WHAT YOU SHOULD DO ::
A faithful transcription of all the entries below is needed, without the pictures.

INFORMATION ::
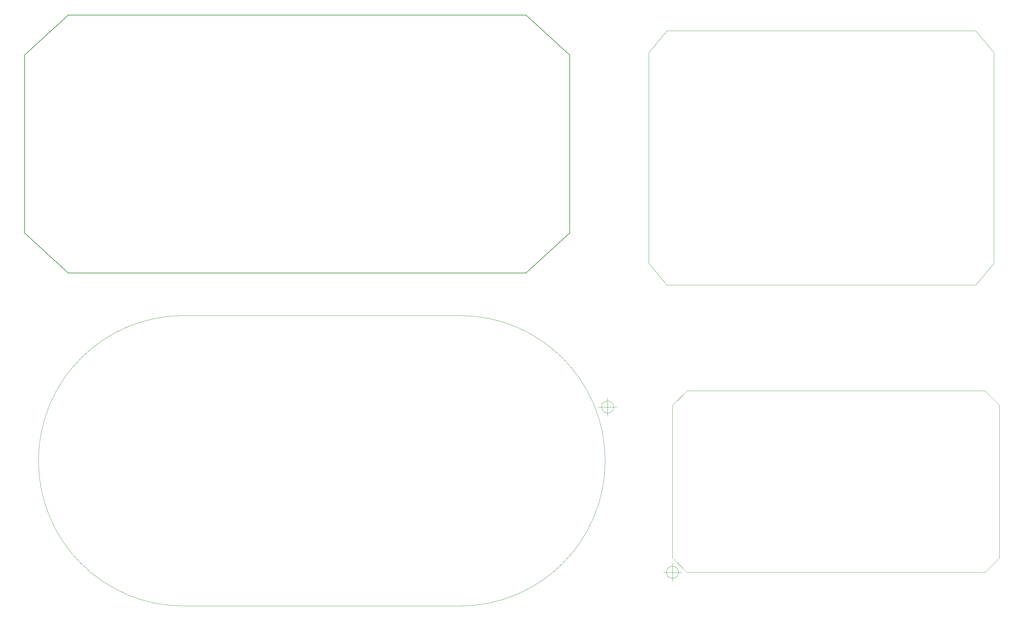
<source format=gm1>
G04 #@! TF.FileFunction,Profile,NP*
%FSLAX46Y46*%
G04 Gerber Fmt 4.6, Leading zero omitted, Abs format (unit mm)*
G04 Created by KiCad (PCBNEW 4.0.6) date 2017 August 07, Monday 22:44:53*
%MOMM*%
%LPD*%
G01*
G04 APERTURE LIST*
%ADD10C,0.100000*%
%ADD11C,0.150000*%
G04 APERTURE END LIST*
D10*
D11*
X155769000Y-18645000D02*
X167769000Y-29645000D01*
X29769000Y-18645000D02*
X155769000Y-18645000D01*
X17769000Y-29641800D02*
X29769000Y-18645000D01*
X17769000Y-78645000D02*
X17769000Y-29645000D01*
X29769000Y-89645000D02*
X17769000Y-78645000D01*
X155769000Y-89645000D02*
X29769000Y-89645000D01*
X167769000Y-78645000D02*
X155769000Y-89645000D01*
X167769000Y-29645000D02*
X167769000Y-78645000D01*
D10*
X61562000Y-181402000D02*
X137562000Y-181402000D01*
X61562000Y-101402000D02*
X137562000Y-101402000D01*
X61562000Y-181402000D02*
G75*
G02X61562000Y-101402000I0J40000000D01*
G01*
X137562000Y-181402000D02*
G75*
G03X137562000Y-101402000I0J40000000D01*
G01*
X179888306Y-126593600D02*
G75*
G03X179888306Y-126593600I-1666666J0D01*
G01*
X175721640Y-126593600D02*
X180721640Y-126593600D01*
X178221640Y-124093600D02*
X178221640Y-129093600D01*
X197758666Y-172129000D02*
G75*
G03X197758666Y-172129000I-1666666J0D01*
G01*
X193592000Y-172129000D02*
X198592000Y-172129000D01*
X196092000Y-169629000D02*
X196092000Y-174629000D01*
X200092000Y-122129000D02*
X196092000Y-126129000D01*
X282092000Y-122129000D02*
X200092000Y-122129000D01*
X286092000Y-126129000D02*
X282092000Y-122129000D01*
X286092000Y-168129000D02*
X286092000Y-126129000D01*
X286092000Y-168129000D02*
X282092000Y-172129000D01*
X200092000Y-172129000D02*
X282092000Y-172129000D01*
X196092000Y-168129000D02*
X200092000Y-172129000D01*
X196092000Y-126129000D02*
X196092000Y-168129000D01*
X279573000Y-22976000D02*
X194573000Y-22976000D01*
X284573000Y-28976000D02*
X279573000Y-22976000D01*
X284573000Y-86976000D02*
X284573000Y-28976000D01*
X279573000Y-92976000D02*
X284573000Y-86976000D01*
X194573000Y-92976000D02*
X279573000Y-92976000D01*
X194573000Y-92976000D02*
X189573000Y-86976000D01*
X189573000Y-28976000D02*
X189573000Y-86976000D01*
X189573000Y-28976000D02*
X194573000Y-22976000D01*
M02*

</source>
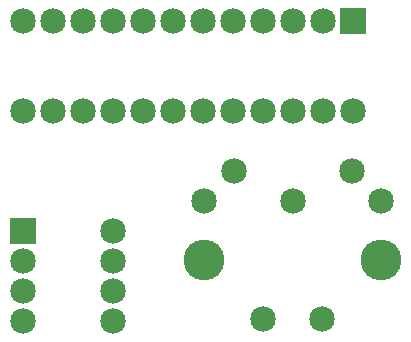
<source format=gbs>
G04 MADE WITH FRITZING*
G04 WWW.FRITZING.ORG*
G04 DOUBLE SIDED*
G04 HOLES PLATED*
G04 CONTOUR ON CENTER OF CONTOUR VECTOR*
%ASAXBY*%
%FSLAX23Y23*%
%MOIN*%
%OFA0B0*%
%SFA1.0B1.0*%
%ADD10C,0.085000*%
%ADD11C,0.136000*%
%ADD12R,0.085000X0.085000*%
%LNMASK0*%
G90*
G70*
G54D10*
X1266Y1096D03*
X1266Y796D03*
X1166Y1096D03*
X1166Y796D03*
X1066Y1096D03*
X1066Y796D03*
X966Y1096D03*
X966Y796D03*
X866Y1096D03*
X866Y796D03*
X766Y1096D03*
X766Y796D03*
X666Y1096D03*
X666Y796D03*
X566Y1096D03*
X566Y796D03*
X466Y1096D03*
X466Y796D03*
X366Y1096D03*
X366Y796D03*
X266Y1096D03*
X266Y796D03*
X166Y1096D03*
X166Y796D03*
X166Y396D03*
X466Y396D03*
X166Y296D03*
X466Y296D03*
X166Y196D03*
X466Y196D03*
X166Y96D03*
X466Y96D03*
X771Y496D03*
X870Y595D03*
X1066Y496D03*
X1263Y595D03*
X1362Y496D03*
X968Y102D03*
G54D11*
X1362Y299D03*
X771Y299D03*
G54D10*
X1165Y102D03*
G54D12*
X1266Y1096D03*
X166Y396D03*
G04 End of Mask0*
M02*
</source>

TASK SOLUTION ::
<source format=gm1>
G04 #@! TF.FileFunction,Profile,NP*
%FSLAX46Y46*%
G04 Gerber Fmt 4.6, Leading zero omitted, Abs format (unit mm)*
G04 Created by KiCad (PCBNEW 4.0.6) date 2017 August 07, Monday 22:44:53*
%MOMM*%
%LPD*%
G01*
G04 APERTURE LIST*
%ADD10C,0.100000*%
%ADD11C,0.150000*%
G04 APERTURE END LIST*
D10*
D11*
X155769000Y-18645000D02*
X167769000Y-29645000D01*
X29769000Y-18645000D02*
X155769000Y-18645000D01*
X17769000Y-29641800D02*
X29769000Y-18645000D01*
X17769000Y-78645000D02*
X17769000Y-29645000D01*
X29769000Y-89645000D02*
X17769000Y-78645000D01*
X155769000Y-89645000D02*
X29769000Y-89645000D01*
X167769000Y-78645000D02*
X155769000Y-89645000D01*
X167769000Y-29645000D02*
X167769000Y-78645000D01*
D10*
X61562000Y-181402000D02*
X137562000Y-181402000D01*
X61562000Y-101402000D02*
X137562000Y-101402000D01*
X61562000Y-181402000D02*
G75*
G02X61562000Y-101402000I0J40000000D01*
G01*
X137562000Y-181402000D02*
G75*
G03X137562000Y-101402000I0J40000000D01*
G01*
X179888306Y-126593600D02*
G75*
G03X179888306Y-126593600I-1666666J0D01*
G01*
X175721640Y-126593600D02*
X180721640Y-126593600D01*
X178221640Y-124093600D02*
X178221640Y-129093600D01*
X197758666Y-172129000D02*
G75*
G03X197758666Y-172129000I-1666666J0D01*
G01*
X193592000Y-172129000D02*
X198592000Y-172129000D01*
X196092000Y-169629000D02*
X196092000Y-174629000D01*
X200092000Y-122129000D02*
X196092000Y-126129000D01*
X282092000Y-122129000D02*
X200092000Y-122129000D01*
X286092000Y-126129000D02*
X282092000Y-122129000D01*
X286092000Y-168129000D02*
X286092000Y-126129000D01*
X286092000Y-168129000D02*
X282092000Y-172129000D01*
X200092000Y-172129000D02*
X282092000Y-172129000D01*
X196092000Y-168129000D02*
X200092000Y-172129000D01*
X196092000Y-126129000D02*
X196092000Y-168129000D01*
X279573000Y-22976000D02*
X194573000Y-22976000D01*
X284573000Y-28976000D02*
X279573000Y-22976000D01*
X284573000Y-86976000D02*
X284573000Y-28976000D01*
X279573000Y-92976000D02*
X284573000Y-86976000D01*
X194573000Y-92976000D02*
X279573000Y-92976000D01*
X194573000Y-92976000D02*
X189573000Y-86976000D01*
X189573000Y-28976000D02*
X189573000Y-86976000D01*
X189573000Y-28976000D02*
X194573000Y-22976000D01*
M02*

</source>
<source format=gbs>
G04 MADE WITH FRITZING*
G04 WWW.FRITZING.ORG*
G04 DOUBLE SIDED*
G04 HOLES PLATED*
G04 CONTOUR ON CENTER OF CONTOUR VECTOR*
%ASAXBY*%
%FSLAX23Y23*%
%MOIN*%
%OFA0B0*%
%SFA1.0B1.0*%
%ADD10C,0.085000*%
%ADD11C,0.136000*%
%ADD12R,0.085000X0.085000*%
%LNMASK0*%
G90*
G70*
G54D10*
X1266Y1096D03*
X1266Y796D03*
X1166Y1096D03*
X1166Y796D03*
X1066Y1096D03*
X1066Y796D03*
X966Y1096D03*
X966Y796D03*
X866Y1096D03*
X866Y796D03*
X766Y1096D03*
X766Y796D03*
X666Y1096D03*
X666Y796D03*
X566Y1096D03*
X566Y796D03*
X466Y1096D03*
X466Y796D03*
X366Y1096D03*
X366Y796D03*
X266Y1096D03*
X266Y796D03*
X166Y1096D03*
X166Y796D03*
X166Y396D03*
X466Y396D03*
X166Y296D03*
X466Y296D03*
X166Y196D03*
X466Y196D03*
X166Y96D03*
X466Y96D03*
X771Y496D03*
X870Y595D03*
X1066Y496D03*
X1263Y595D03*
X1362Y496D03*
X968Y102D03*
G54D11*
X1362Y299D03*
X771Y299D03*
G54D10*
X1165Y102D03*
G54D12*
X1266Y1096D03*
X166Y396D03*
G04 End of Mask0*
M02*
</source>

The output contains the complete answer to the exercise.